Gauke moves on after just seven months to take the post of justice secretary in Theresa May’s cabinet reshuffle. None of his predecessors, Iain Duncan Smith, Stephen Crabb, or Damian Green lasted for more than a year.
McVey held the post of employment minister between 2013 and 2015, before losing her Wirral West seat in the 2015 General Election. She re-entered Parliament in 2017 when she was given the safe Tatton seat vacated by George Osborne.
Pensions and financial inclusion minister Guy Opperman MP has retained his role.
The reshuffle sees Jeremy Hunt MP given responsibility for social care within the health secretary brief. This added responsibility reflects a planned Government move towards combining funding of health and social care through controversial new accountable care organisations (ACOs), currently being proposed by Hunt.

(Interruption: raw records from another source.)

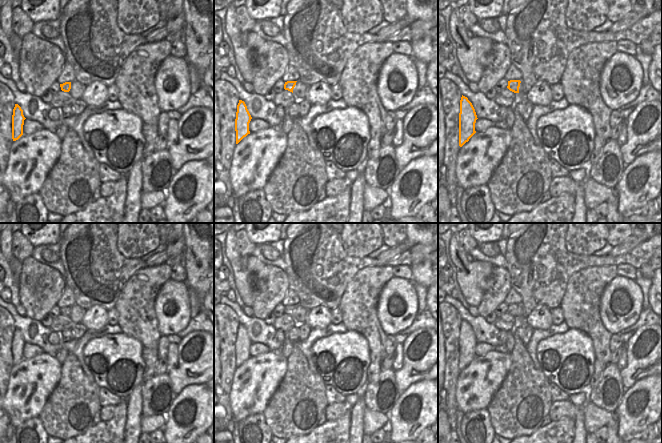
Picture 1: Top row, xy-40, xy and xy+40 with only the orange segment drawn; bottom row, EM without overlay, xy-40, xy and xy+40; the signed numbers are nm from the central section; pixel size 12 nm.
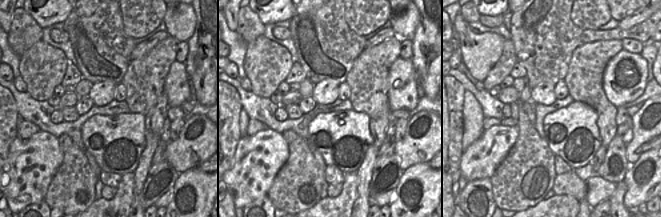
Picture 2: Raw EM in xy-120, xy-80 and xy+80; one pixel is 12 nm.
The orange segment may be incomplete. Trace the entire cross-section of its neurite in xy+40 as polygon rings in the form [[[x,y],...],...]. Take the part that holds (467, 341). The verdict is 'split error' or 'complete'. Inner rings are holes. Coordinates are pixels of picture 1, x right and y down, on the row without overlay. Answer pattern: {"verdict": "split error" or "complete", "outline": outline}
{"verdict": "complete", "outline": [[[463,320],[460,324],[459,337],[459,370],[462,371],[476,357],[475,347],[477,339],[472,327]]]}

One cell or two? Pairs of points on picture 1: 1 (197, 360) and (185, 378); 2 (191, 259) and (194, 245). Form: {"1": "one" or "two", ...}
{"1": "one", "2": "one"}

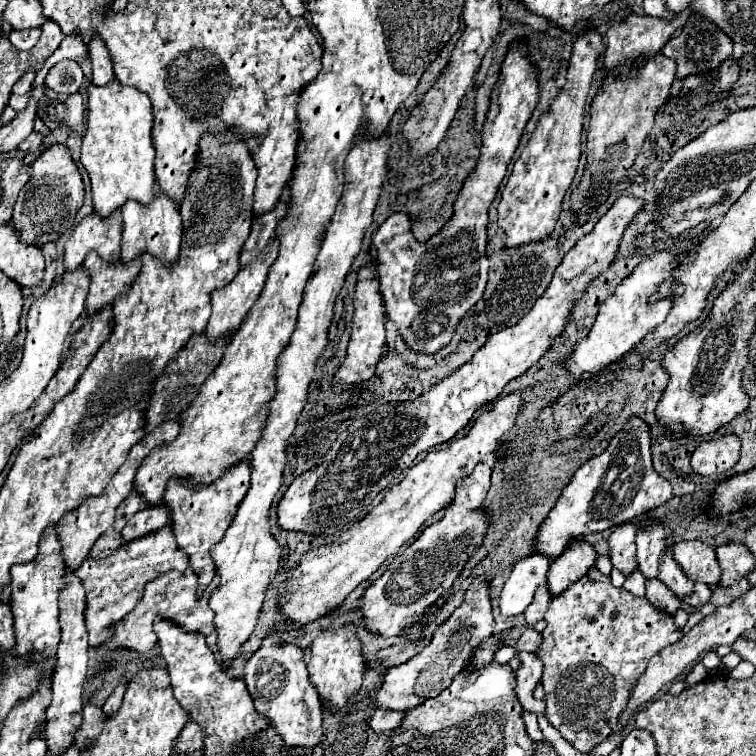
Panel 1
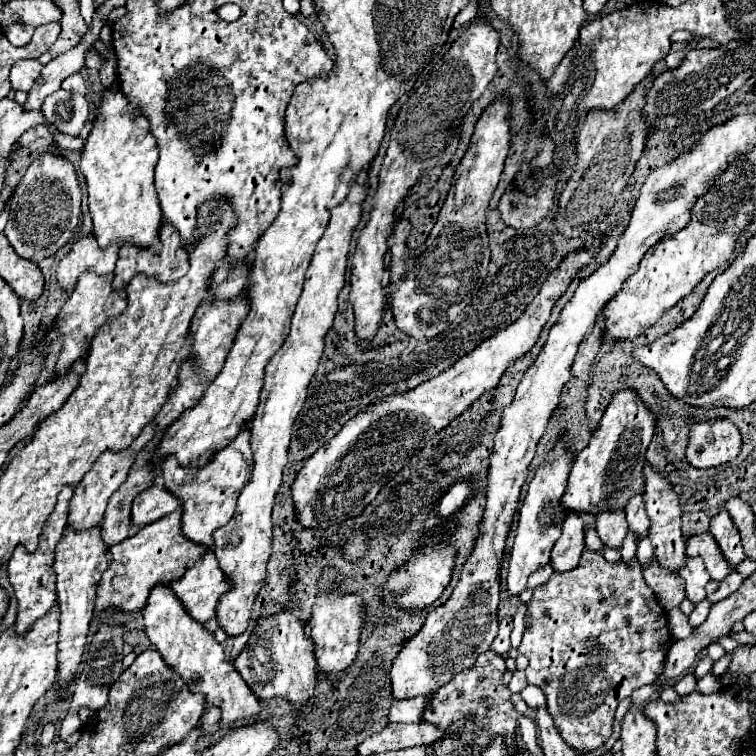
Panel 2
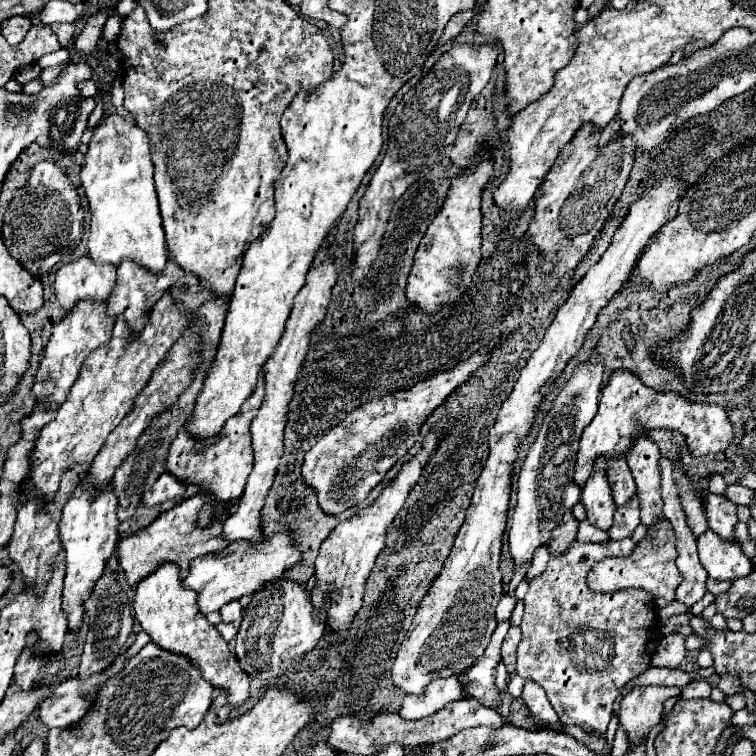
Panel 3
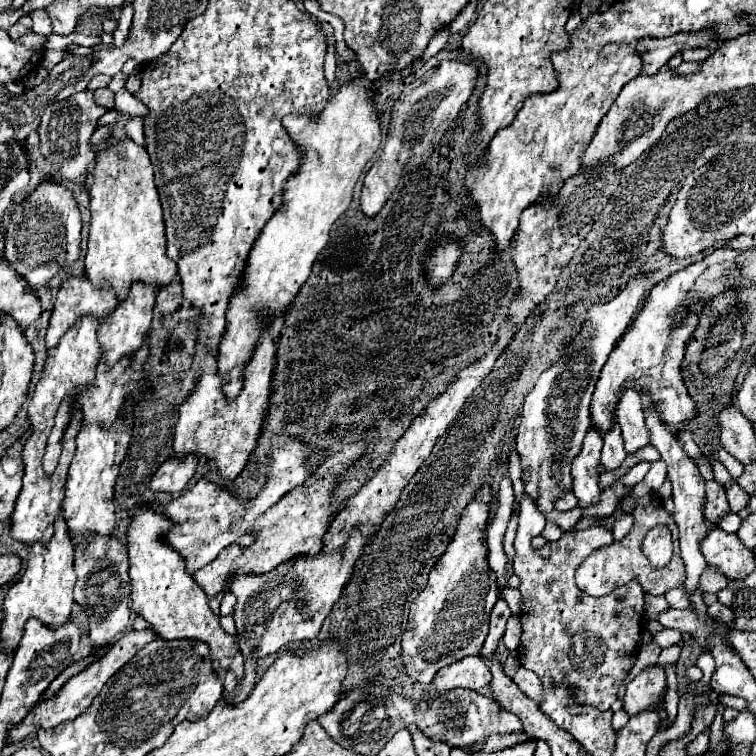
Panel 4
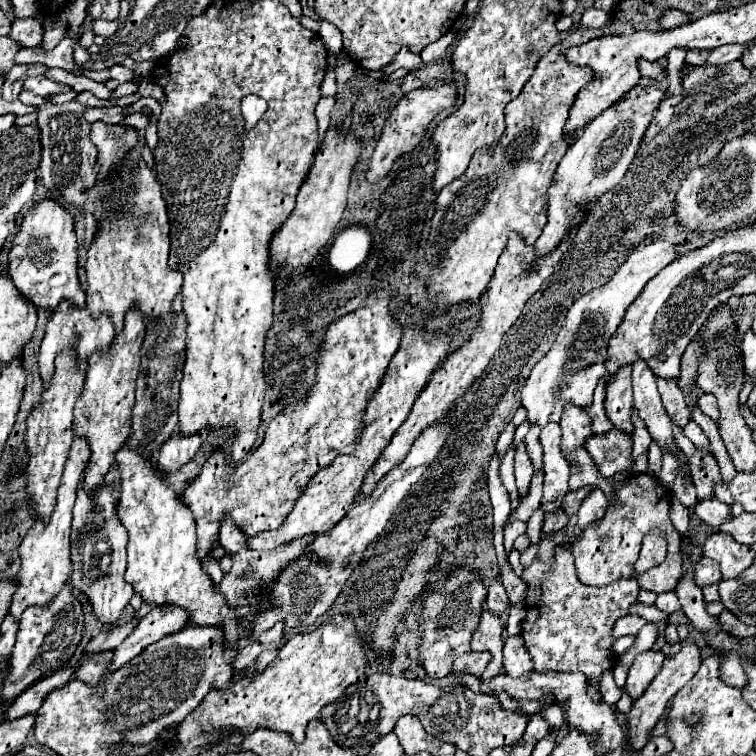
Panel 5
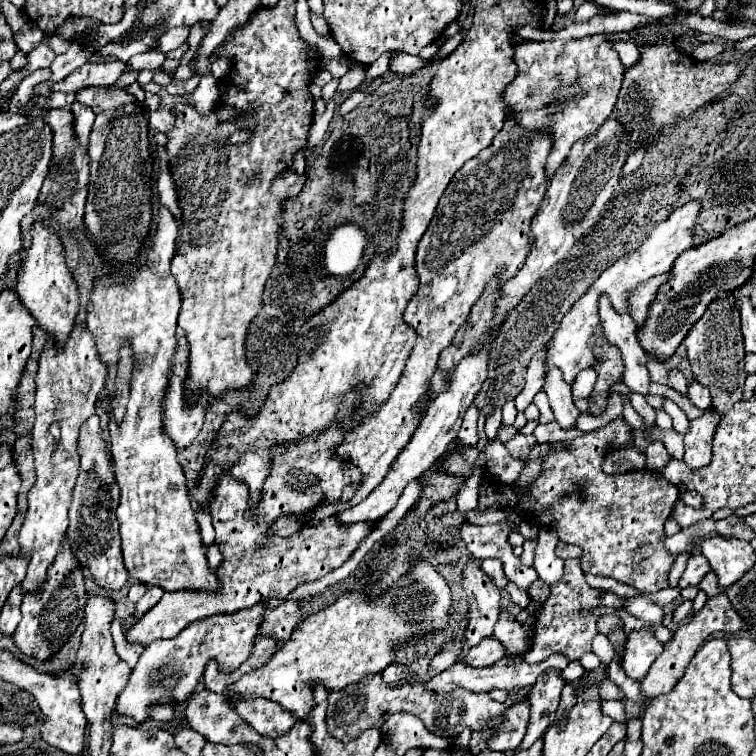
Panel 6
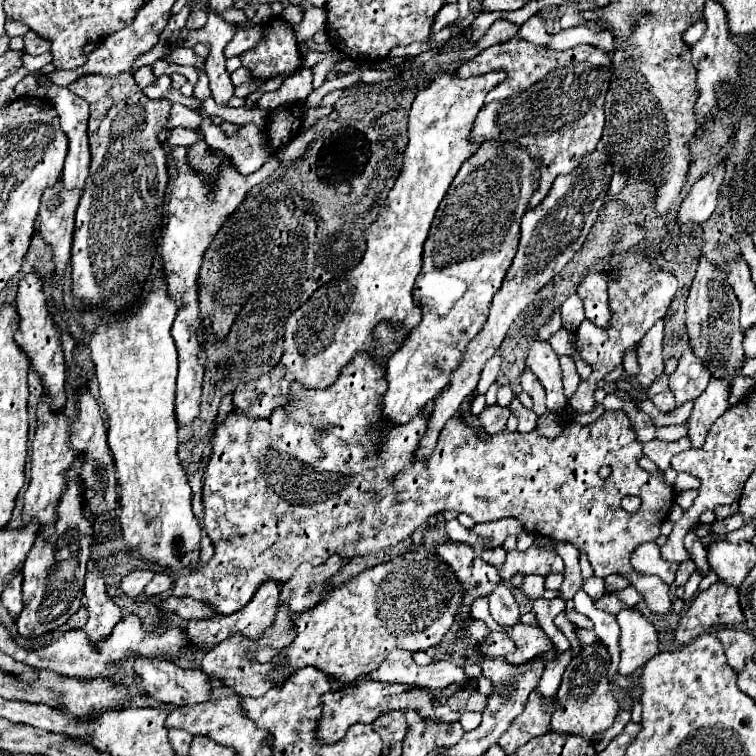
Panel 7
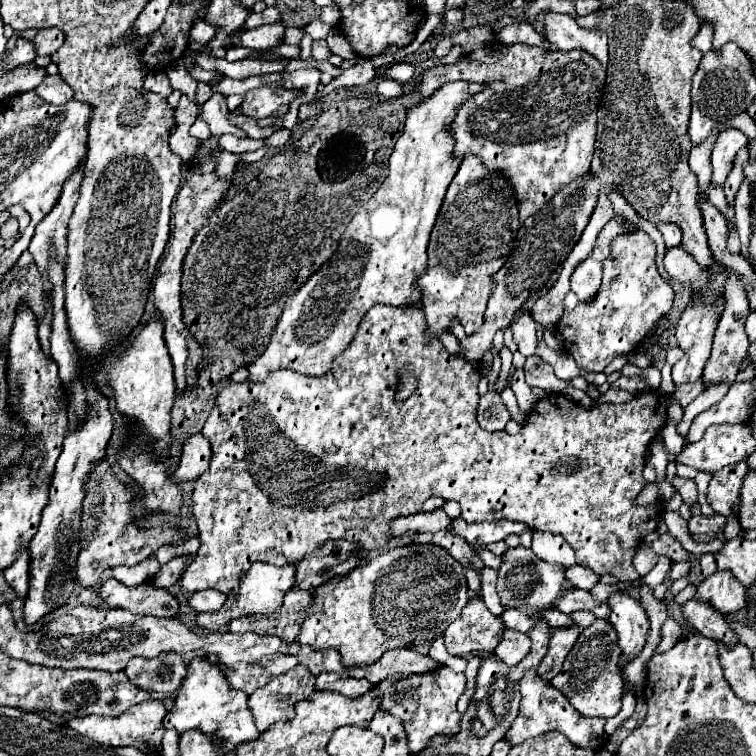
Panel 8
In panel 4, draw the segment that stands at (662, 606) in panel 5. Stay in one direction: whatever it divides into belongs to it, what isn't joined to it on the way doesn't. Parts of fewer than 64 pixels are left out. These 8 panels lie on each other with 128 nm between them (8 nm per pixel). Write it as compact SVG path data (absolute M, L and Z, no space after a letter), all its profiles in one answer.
M682 586L668 590L666 592L666 600L668 600L670 608L688 608L688 598L686 598Z

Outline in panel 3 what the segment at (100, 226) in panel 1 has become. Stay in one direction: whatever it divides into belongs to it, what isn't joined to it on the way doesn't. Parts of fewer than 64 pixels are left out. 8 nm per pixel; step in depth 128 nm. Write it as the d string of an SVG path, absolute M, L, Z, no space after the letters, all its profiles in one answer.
M88 254L76 258L74 262L64 264L56 272L54 294L66 312L82 302L98 302L108 300L116 284L116 268L114 266L96 266L90 262Z

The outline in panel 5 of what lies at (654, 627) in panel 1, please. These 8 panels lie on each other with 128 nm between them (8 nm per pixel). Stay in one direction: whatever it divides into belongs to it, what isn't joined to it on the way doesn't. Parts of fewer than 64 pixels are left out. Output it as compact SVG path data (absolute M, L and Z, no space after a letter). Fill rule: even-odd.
M524 440L518 442L516 446L516 486L518 486L518 492L524 494L528 490L528 484L530 484L530 478L534 474L534 466L532 466L532 460L526 456L526 444ZM594 488L580 504L577 524L572 538L564 547L556 547L556 562L552 566L534 560L532 566L522 574L528 584L526 608L528 614L522 622L522 638L532 656L534 670L554 670L554 672L584 672L588 678L600 680L604 670L614 668L616 658L612 658L612 626L620 616L628 614L628 606L636 602L638 584L636 578L618 580L608 586L586 586L576 578L571 545L580 532L604 517L608 500L600 488Z

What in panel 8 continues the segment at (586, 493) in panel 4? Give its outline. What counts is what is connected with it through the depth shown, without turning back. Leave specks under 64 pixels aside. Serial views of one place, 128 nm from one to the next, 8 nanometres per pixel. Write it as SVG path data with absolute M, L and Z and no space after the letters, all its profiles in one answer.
M518 310L508 328L514 336L514 342L518 344L520 354L532 356L536 352L536 322L534 322L534 318L528 312Z

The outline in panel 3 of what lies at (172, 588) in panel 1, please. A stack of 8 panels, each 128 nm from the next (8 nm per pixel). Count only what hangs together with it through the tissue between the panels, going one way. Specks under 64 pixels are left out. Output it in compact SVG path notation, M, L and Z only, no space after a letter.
M288 528L276 530L262 540L246 544L244 540L232 542L224 554L204 554L190 562L190 574L184 580L184 586L198 592L200 612L208 614L220 610L232 600L240 600L246 594L254 594L266 582L282 576L284 570L302 562L302 544L296 534Z

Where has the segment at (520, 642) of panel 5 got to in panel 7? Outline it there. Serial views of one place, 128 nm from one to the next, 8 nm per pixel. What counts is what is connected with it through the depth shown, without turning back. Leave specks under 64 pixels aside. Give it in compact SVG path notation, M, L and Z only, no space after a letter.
M504 582L496 584L496 588L490 592L488 600L490 600L490 614L498 624L514 626L520 622L518 602Z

Barnett Waddingham senior consultant Malcolm McLean says: “The revolving door for DWP Ministers is beginning another spin. With the new incumbent now in post we will have had five secretaries of state since the start of the Conservative government in May 2015 and as many as 14 under different governments since 1997.
“This is a high turnover and the Government is not giving ministers enough time in the post to get to grips with the issues. It is particularly disappointing that it has been found necessary to move David Gauke on after a little more than six months in the job.
“His background and experience in the Treasury was widely seen as a valuable addition to a department desperately in need of consolidation and respite after several years of upheaval and turbulence, especially in the pensions sphere.”